The EEG data I am working with included annotations for pairs of stimuli_start and stimuli_stop, repeating over 100 times in the data. Outside of these annotations, participants were able to relax, move about, and even remove the EEG device. Given these out-of-stimuli segments have arguably very poor quality data of no value, as part of pre-processing we thought it would be good to crop them out and stitch the events back-to-back together. Here is an example of the cropping code
import mne
# assume data is read as mne.io.raw object as variable raw
# Extract events from annotations (stimuli_start=2, stimuli_end=3,
# experiment_end=4--> occurs only once at the end)
events, _ = mne.events_from_annotations(raw, event_id={'2': 2, '3': 3, '4': 4})
# Create an event list containing only stimulus start-end events
start_event_code = 2
end_event_code = 3
start_end_events = events[(events[:, 2] == start_event_code) | (events[:, 2] == end_event_code)]

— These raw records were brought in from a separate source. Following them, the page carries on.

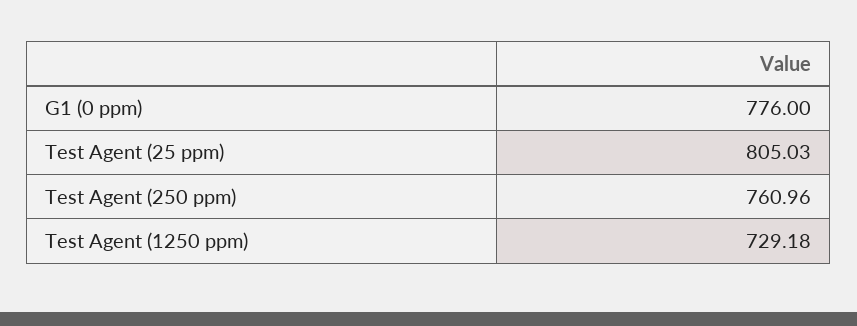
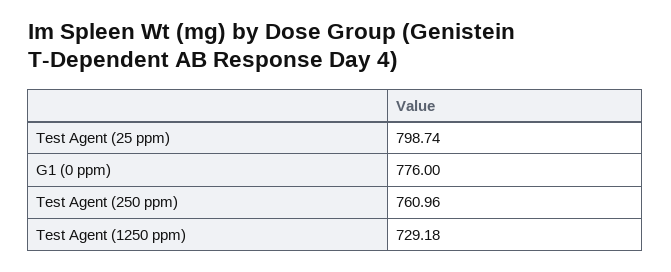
Test Agent (25 ppm): 805.03 -> 798.74

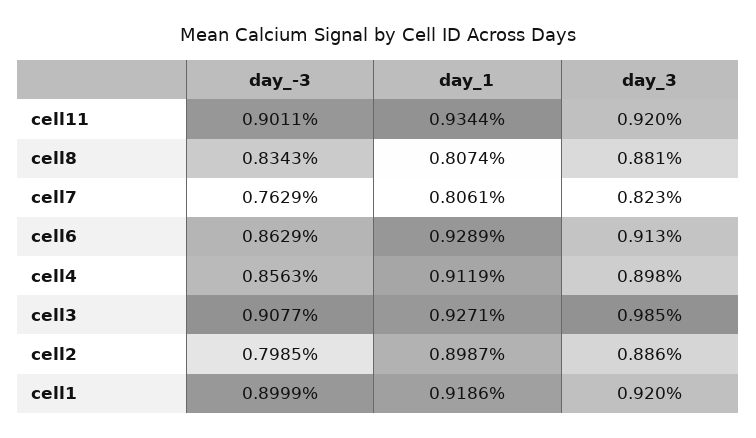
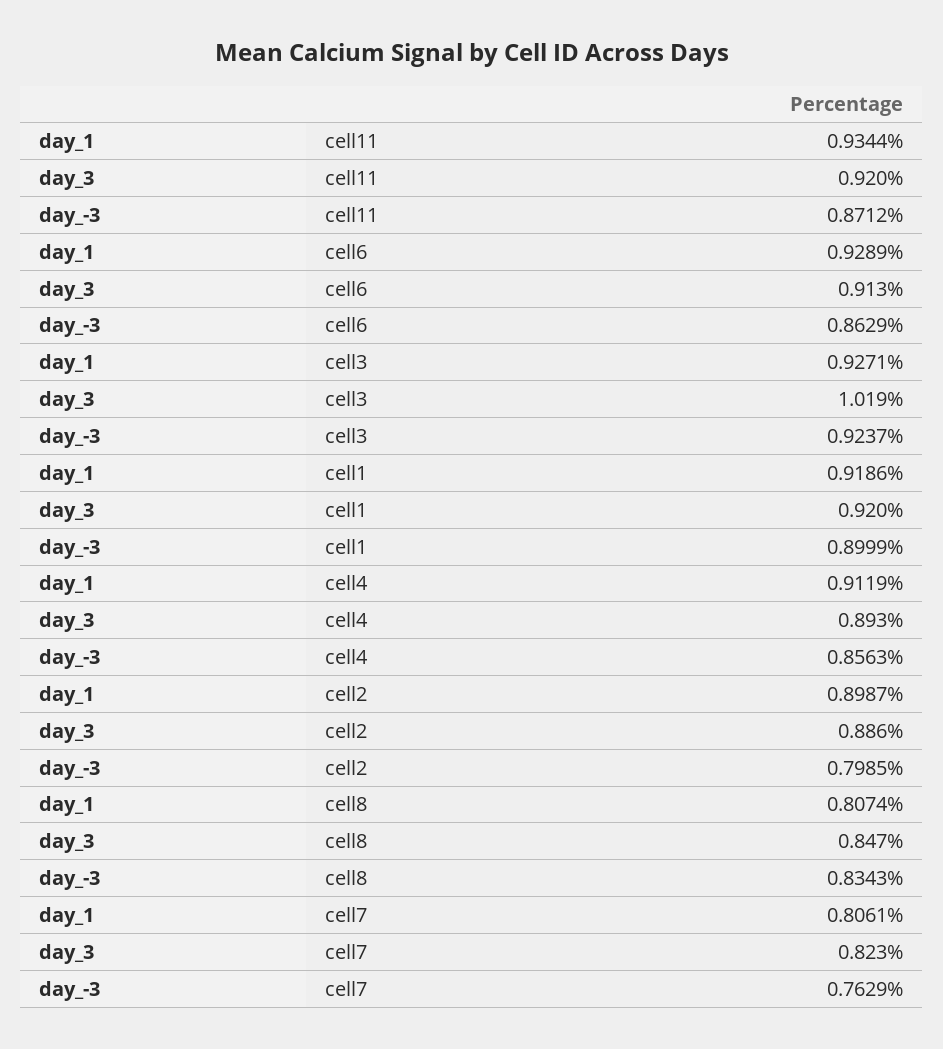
day_-3, cell11: 0.9011 -> 0.8712
day_3, cell8: 0.881 -> 0.847
day_3, cell4: 0.898 -> 0.893
day_-3, cell3: 0.9077 -> 0.9237
day_3, cell3: 0.985 -> 1.019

# Iterate through stimulus start-end event pairs and extract data segments
# Define a list to store the cropped epochs
stimulus_raw = []
sampling_rate = 250
# Define a placeholder
start_idx = None
for ev in start_end_events:
# Mark the start and end of each stimulus
if ev[2] == start_event_code:
start_idx = ev[0]
elif ev[2] == end_event_code:
end_idx = ev[0]
# Create an epoch with the defined start and end time
tmin = math.floor(start_idx / sampling_rate * 10000) / 10000 # maybe need to round down to 3(?) decimal places to ensure event is captured when converting from sample to time
tmax = end_idx / sampling_rate # no need to round
epoch = raw_dropCh_montage.copy().crop(
tmin=tmin,
tmax=tmax
)
stimulus_raw.append(epoch)
# Concatenate the epoch list into a single Epochs object
raw_cropped = mne.concatenate_raws(stimulus_raw)
My questions are
- What would be reasons to avoid cropping the data as such before subsequent pre-processing steps?
- Will the steps of the typical pre-processing steps AutoReject and ICA done on MNE see sub-optimal performances as a result of this cropping? Are there better approaches to deal with this situation?
- If the cropping approach is sound but the code can be more efficient, suggestions are welcome! (It is quite computationally heavy at the moment)
Thank you!
Lek Hong